- The Washington Times - Wednesday, April 10, 2002

AUGUSTA, Ga. As the 66th Masters nears, the talk is less about the top players than about the topography that is, the dramatic redesign the course has undergone. Holes have been lengthened, bunkers widened, tees moved, trees planted all with the aim of making Augusta National a less hospitable place to play.
Reaction to the changes has been mixed. Short-knocker Scott Hoch, for instance, looks like his dog just died. (To Hoch, who hasn't broken 70 here since the second round in '97, the course was already plenty tough.) Big-knocker John Daly, on the other hand, approves of the modifications. "Longer is always better for me," he says.

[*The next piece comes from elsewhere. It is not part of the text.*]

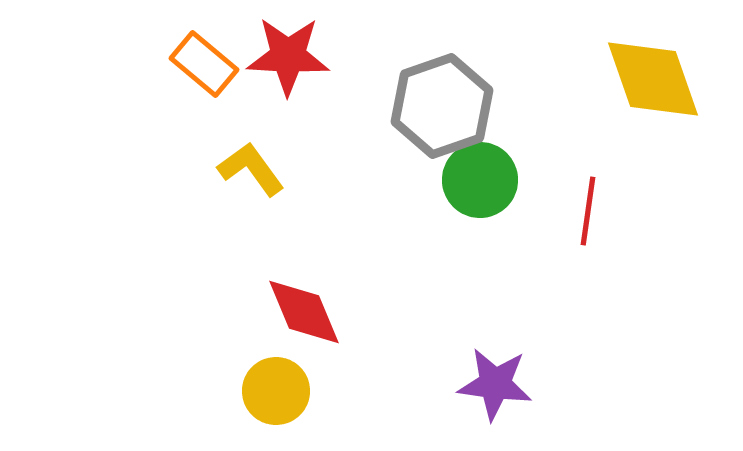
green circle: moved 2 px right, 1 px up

David Duval is taking the unusual step of replacing the 2-iron in his bag with a 7-wood a club generally used to kill spiders but one that "could come in very handy," he says, at the New Augusta, especially on the longer and scarier approach shot over the creek at 13. And everybody agrees that Tiger Woods' record-low score of 18 under won't be challenged now or in the foreseeable future (though Sam Snead's and Jack Burke's record-high of 1over might).
This is what makes golf unique among our games. In golf, the playing field is constantly changing; the course is a living thing. Think about it. In other sports, the playing field is almost never tampered with. Aside from a pitcher's mound that's five inches lower, the baseball diamond is the same as it was in Ty Cobb's day. The NBA has widened the foul lane twice, the last time in 1964, but that's about the only thing the league has done to alter the dimensions of the court. As for the NFL, the field is still 100 yards long and 53 yards wide, the end zones still 10 yards deep.
And it's not as if there hasn't been discussion from time to time in these sports in hockey, too about raising the rim or increasing the size of the playing field to give ever-bigger, ever-faster athletes more room to maneuver. During the recent Winter Olympics, the hockey games were so exciting and free-flowing that fans once again wondered why the NHL doesn't play on the larger international surface.
Most sports tend to deal with such issues by fiddling with the rules rather than the playing field. Why? Economics, for one; increasing the size of the field would mean eliminating some seats. And so instead of a wider field in the NFL, we have defensive backs limited to one bump on a receiver. Instead of a larger ice surface in hockey, we have a few more penalties handed out for clutching and grabbing. And you can forget about the NBA ever raising the rims until everybody in the league is as tall as Shaquille O'Neal. Fewer dunks, after all, might cut into the league's airtime on SportsCenter.
Baseball is actually going the other way. Baseball is building smaller stadiums so that "sluggers" like Brady Anderson can hit 50 home runs. Instead of trying to restore the credibility of the homer like the Masters is trying to restore the credibility of the birdie baseball is giving away bobble-head dolls and cutting fancy designs into the infield and outfield grass. (It's amazing, really, that it continues to hold the line against metal bats.)
Not every golf tournament fights the forces of technology the way Augusta does, of course. The Phoenix Open, to name one, seems perfectly content with having Mark Calcavecchia shoot 28 under. But in events of greater import, like the Masters or the U.S. Open, courses will go to great lengths literally to provide players with the proverbial True Test. Southern Hills, you may recall, subjected contestants to the first 600-yard hole in Open history last year (the 642-yard fifth). Six hundred and forty-two yards? Heck, I've played front nines that were shorter than that.
The greencoats at the Masters, though, have been particularly vigilant. This is one of the game's holy places, and the scores here are supposed to mean something. And really, the course changes on display this week are just the latest in a long line of tweakings. Did you know, for example, that the famous pond that fronts the 16th green used to be a far less daunting stream? You also might want to catch the highlight film of the '66 Masters on the Golf Channel sometime. In the final scene, you'll see Jack Nicklaus triumphantly striding up a 18th fairway that's totally devoid of bunkers. (They weren't put in until '67.)
But while Augusta has deviated quite a bit from Bobby Jones' original vision, the spirit is the same. The course is meant to challenge the best golfers in the world; it isn't meant to be Coors Field. And if you aren't on top of your game, you're going to be at the Delta ticket counter soon enough, looking to book an earlier flight out. Hurrah for that.